A recent case from Massachusetts highlights just how important it is for employers that suspect an employee has engaged in workplace misconduct to enlist a lawyer to conduct a careful, deliberate, thorough and fair investigation before taking any definitive action.
The employee in the case, Susan Moran, worked for Pentucket Medical Associates for nine years, during which time she was promoted several times. But understaffing apparently made the job difficult for Moran, PMA’s clerical manager, and she looked for a new job.
Several months later, she told her supervisor she was taking a job at a large Boston hospital and gave four weeks’ notice but agreed to stay longer to train her replacement.
Among Moran’s duties was auditing reconciliations of patient payments and copayments at two other locations — a task that required her to travel between locations to audit cash, checks and credit card slips and place them in locked bags, which would be picked up by couriers and delivered first to headquarters and then to the bank.
As Moran was preparing to leave, PMA started receiving complaints from patients about billing errors and uncashed checks, and the company realized it had an $18,000 shortfall in its books.
Meanwhile, PMA and its management already faced negative press coverage from an unrelated incident in which PMA couriers had left boxes of patient medical records in a publicly accessible area, where they were photographed and carried away.
Things got contentious when management, without any evidence from security cameras or financial records, accused Moran of absconding with the $18,000. PMA then announced it was suspending Moran without pay pending an investigation. Moran, who was preparing to start a new job anyway, responded that she would be leaving immediately.

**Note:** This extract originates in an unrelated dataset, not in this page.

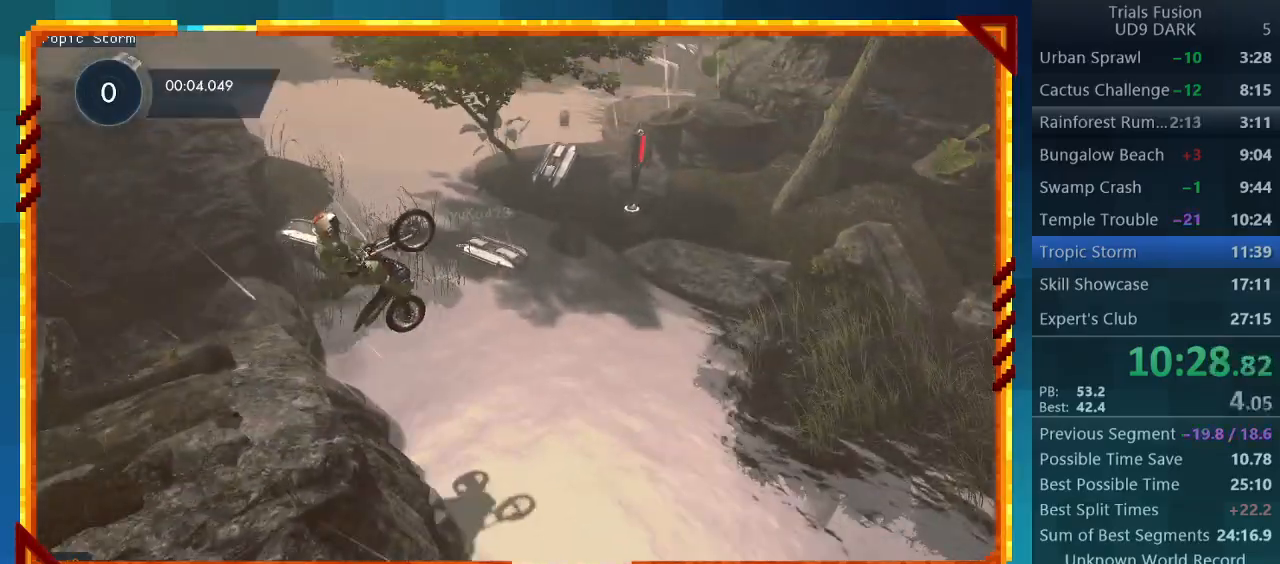
{"buttons": ["R2"], "left_stick": "left", "events": [[100, "left_stick", "center"], [233, "left_stick", "right"], [500, "left_stick", "left"]]}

Without further investigation, management reported to police that Moran had stolen the $18,000 in cash and checks but provided no hard evidence in support.
Though the district attorney ultimately decided not to prosecute, given the lack of valid evidence, Moran still had to make several humiliating court appearances, including being brought into the courtroom in handcuffs for her arraignment. She claimed she suffered severe emotional distress as a result of the ordeal.
Moran ultimately sued PMA and the managers for malicious prosecution, with a jury finding that not only was the managers’ report false, but that it was made to shift blame away from themselves for their own mismanagement of the company. The jury awarded a seven-figure verdict.